[RAW RECORDS]:
* * * * * * *

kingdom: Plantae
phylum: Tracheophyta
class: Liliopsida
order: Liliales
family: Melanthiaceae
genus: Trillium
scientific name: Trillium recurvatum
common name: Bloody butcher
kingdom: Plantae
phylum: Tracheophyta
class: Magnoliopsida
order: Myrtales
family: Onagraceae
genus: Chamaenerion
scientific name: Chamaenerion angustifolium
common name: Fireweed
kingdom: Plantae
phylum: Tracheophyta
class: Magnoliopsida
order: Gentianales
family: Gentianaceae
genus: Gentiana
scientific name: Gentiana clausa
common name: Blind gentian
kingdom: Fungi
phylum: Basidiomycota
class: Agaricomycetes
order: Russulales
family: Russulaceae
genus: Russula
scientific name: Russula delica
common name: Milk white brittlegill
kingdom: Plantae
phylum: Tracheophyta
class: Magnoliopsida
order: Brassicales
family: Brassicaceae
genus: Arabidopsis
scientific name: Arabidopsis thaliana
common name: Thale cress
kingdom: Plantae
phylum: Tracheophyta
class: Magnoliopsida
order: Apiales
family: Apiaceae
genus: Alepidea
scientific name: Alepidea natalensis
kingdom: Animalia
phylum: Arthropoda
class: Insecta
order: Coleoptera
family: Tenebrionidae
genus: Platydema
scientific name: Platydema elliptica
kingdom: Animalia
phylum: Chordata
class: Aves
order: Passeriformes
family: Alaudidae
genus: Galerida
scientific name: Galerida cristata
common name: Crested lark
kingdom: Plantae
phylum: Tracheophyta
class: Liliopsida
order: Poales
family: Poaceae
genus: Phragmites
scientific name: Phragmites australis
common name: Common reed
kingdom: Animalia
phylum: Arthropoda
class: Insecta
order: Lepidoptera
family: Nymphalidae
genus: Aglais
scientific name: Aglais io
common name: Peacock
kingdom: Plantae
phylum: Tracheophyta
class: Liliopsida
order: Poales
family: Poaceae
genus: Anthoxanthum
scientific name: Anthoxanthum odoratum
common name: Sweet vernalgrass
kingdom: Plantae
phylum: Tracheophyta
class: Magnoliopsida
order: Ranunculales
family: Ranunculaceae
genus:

* * * * * * *

[WHAT YOU ARE ASKED TO DO]: Return, unchanged, the lines of the data running from the one containing "common name: Common reed" through the final line, both ends included.

[TASK RESULT]:
common name: Common reed
kingdom: Animalia
phylum: Arthropoda
class: Insecta
order: Lepidoptera
family: Nymphalidae
genus: Aglais
scientific name: Aglais io
common name: Peacock
kingdom: Plantae
phylum: Tracheophyta
class: Liliopsida
order: Poales
family: Poaceae
genus: Anthoxanthum
scientific name: Anthoxanthum odoratum
common name: Sweet vernalgrass
kingdom: Plantae
phylum: Tracheophyta
class: Magnoliopsida
order: Ranunculales
family: Ranunculaceae
genus:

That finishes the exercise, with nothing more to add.